Le certificat médical initial du 27 avril 2023 et les certificats et avis suivants des 28 et 30 avril, 2 mai 2023 détaillent avec précision les troubles dont souffre Monsieur [V] [X]. L'avis médical motivé du 15 mai 2023 du docteur [L] indique : « patient hospitalisé en raison d'un état délirant a thématique de persécution, avec un persécuteur désigné (une jeune femme nommée '[U]') et des intentions hétéro-agressives envers cette personne. Le patient avait dit avant son entrée « qu'il irait tuer [U] puis se dénoncer à la police ». En entretien, le patient continue de dire « qu'il aurait une fille de deux ans, eue avec [U] ». Il continue de penser « qu'il n'est pas malade » et « qu'il n'a rien à faire ici ». A ce jour, il continue de nécessiter une surveillance constante, assortie à l'adaptation d'un traitement pour diminuer les idées délirantes. Le risque hétéro agressif demeure présent. Par conséquent, l'hospitalisation sans consentement demeure indiquée.

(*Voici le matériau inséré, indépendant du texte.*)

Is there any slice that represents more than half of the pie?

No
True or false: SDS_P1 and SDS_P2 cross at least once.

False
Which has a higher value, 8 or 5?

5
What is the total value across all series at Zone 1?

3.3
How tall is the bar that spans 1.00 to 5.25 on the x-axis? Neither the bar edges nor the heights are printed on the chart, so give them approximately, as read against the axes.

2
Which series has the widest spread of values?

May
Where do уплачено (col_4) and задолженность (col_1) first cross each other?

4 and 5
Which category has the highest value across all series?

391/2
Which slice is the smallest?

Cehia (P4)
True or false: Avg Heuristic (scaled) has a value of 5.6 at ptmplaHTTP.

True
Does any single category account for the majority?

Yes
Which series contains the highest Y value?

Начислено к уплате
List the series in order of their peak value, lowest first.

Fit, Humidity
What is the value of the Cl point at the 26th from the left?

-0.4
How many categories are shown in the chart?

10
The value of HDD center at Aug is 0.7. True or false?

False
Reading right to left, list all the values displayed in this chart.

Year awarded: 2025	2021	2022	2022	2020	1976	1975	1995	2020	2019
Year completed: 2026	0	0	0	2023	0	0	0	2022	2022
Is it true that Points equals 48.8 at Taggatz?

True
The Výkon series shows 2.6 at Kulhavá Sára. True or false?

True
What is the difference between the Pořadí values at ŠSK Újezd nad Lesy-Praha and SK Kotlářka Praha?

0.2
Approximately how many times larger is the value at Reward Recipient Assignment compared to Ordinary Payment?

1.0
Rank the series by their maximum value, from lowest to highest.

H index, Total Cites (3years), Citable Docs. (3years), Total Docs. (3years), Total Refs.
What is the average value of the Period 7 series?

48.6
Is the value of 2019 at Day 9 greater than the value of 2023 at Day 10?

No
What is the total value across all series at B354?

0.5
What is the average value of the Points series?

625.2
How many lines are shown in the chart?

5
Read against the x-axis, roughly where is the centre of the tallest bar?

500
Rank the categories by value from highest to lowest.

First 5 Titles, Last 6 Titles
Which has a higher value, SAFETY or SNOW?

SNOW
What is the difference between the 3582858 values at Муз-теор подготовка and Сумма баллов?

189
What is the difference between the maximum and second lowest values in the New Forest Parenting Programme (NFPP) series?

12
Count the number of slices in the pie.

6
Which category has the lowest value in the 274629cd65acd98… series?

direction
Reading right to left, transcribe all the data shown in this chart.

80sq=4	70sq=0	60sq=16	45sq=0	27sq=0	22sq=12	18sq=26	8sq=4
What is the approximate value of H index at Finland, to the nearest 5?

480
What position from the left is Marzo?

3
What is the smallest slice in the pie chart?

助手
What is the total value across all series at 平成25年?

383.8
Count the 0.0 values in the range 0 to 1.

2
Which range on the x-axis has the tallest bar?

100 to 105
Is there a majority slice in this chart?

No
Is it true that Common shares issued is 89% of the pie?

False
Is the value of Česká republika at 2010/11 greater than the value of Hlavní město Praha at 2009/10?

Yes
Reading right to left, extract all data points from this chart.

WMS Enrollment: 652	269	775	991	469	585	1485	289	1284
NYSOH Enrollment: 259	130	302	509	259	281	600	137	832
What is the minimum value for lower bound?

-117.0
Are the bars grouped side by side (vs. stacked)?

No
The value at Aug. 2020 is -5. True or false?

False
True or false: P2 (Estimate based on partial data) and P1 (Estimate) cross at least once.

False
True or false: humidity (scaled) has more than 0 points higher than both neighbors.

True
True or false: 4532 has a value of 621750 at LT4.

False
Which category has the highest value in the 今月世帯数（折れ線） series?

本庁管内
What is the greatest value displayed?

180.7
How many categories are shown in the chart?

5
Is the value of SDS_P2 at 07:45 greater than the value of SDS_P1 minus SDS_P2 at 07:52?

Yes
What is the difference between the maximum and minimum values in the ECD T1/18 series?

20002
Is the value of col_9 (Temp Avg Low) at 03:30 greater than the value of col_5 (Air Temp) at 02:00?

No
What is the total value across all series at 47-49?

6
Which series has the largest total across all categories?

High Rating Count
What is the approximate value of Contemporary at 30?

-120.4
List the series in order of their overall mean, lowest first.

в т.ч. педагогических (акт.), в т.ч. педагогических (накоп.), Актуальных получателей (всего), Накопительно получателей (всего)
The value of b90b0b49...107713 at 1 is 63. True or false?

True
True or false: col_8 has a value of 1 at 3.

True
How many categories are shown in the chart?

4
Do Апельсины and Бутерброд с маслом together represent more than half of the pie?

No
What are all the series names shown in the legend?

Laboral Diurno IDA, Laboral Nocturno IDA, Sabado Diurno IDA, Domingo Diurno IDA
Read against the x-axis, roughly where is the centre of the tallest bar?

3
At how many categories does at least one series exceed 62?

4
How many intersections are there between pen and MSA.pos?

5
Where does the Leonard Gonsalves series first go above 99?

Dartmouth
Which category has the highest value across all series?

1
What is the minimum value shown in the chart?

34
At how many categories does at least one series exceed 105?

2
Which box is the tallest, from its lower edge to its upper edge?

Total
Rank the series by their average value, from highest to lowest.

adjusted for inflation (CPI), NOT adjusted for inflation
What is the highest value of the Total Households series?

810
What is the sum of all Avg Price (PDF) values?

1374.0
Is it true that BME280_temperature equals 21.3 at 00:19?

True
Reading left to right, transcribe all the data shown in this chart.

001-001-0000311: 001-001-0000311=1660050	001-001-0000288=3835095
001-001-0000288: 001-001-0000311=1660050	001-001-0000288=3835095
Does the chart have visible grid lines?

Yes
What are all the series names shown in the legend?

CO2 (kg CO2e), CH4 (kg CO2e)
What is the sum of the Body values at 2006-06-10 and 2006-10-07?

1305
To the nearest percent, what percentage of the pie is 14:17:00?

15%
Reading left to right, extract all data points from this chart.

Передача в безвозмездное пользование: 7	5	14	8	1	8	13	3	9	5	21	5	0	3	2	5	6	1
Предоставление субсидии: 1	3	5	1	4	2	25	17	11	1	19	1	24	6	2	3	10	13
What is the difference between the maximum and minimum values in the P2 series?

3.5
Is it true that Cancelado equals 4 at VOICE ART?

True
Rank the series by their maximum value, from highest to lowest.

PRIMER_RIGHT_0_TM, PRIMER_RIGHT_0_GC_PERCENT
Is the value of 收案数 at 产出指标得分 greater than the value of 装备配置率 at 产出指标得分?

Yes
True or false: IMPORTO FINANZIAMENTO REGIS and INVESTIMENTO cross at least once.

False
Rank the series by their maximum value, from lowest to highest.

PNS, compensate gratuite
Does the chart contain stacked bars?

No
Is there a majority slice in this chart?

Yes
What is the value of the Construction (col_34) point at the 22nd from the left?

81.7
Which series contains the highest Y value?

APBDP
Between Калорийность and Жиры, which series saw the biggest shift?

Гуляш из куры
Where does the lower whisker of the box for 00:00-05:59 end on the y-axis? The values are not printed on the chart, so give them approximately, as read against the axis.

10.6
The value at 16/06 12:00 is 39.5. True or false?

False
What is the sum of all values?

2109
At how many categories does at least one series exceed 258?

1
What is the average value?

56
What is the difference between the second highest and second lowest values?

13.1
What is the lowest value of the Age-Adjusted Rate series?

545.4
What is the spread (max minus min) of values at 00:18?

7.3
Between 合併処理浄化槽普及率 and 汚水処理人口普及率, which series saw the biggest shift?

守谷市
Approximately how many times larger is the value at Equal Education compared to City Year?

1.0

Recueil des observations (commentaires) du patient autour des soins psychiatriques :
« je veux sortir je n'ai plus besoin d'être ici ».
Cet avis médical est suffisamment précis pour justifier les restrictions à l'exercice des libertés individuelles de Monsieur [V] [X], qui demeurent adaptées, nécessaires et proportionnées à son état mental et à la mise en 'uvre du traitement requis, les troubles mentaux dont souffre Monsieur [V] [X] nécessitent des soins et compromettent la sûreté des personnes ou portent atteinte, de façon grave, à l'ordre public. L'ordonnance sera donc confirmée en ce qu'elle a maintenu la mesure de soins psychiatriques de Monsieur [V] [X] sous la forme d'une hospitalisation complète.
PAR CES MOTIFS
Statuant par ordonnance réputée contradictoire,
Déclare l'appel de Monsieur [X] [V] recevable,
Rejette les moyens d'irrégularité soulevés,
Confirme l'ordonnance entreprise,
Laisse les dépens à la charge du Trésor public.
Prononcé par mise à disposition de notre ordonnance au greffe de la cour, les parties en ayant été préalablement avisées selon les conditions prévues au deuxième alinéa de l'article 450 du code de procédure civile.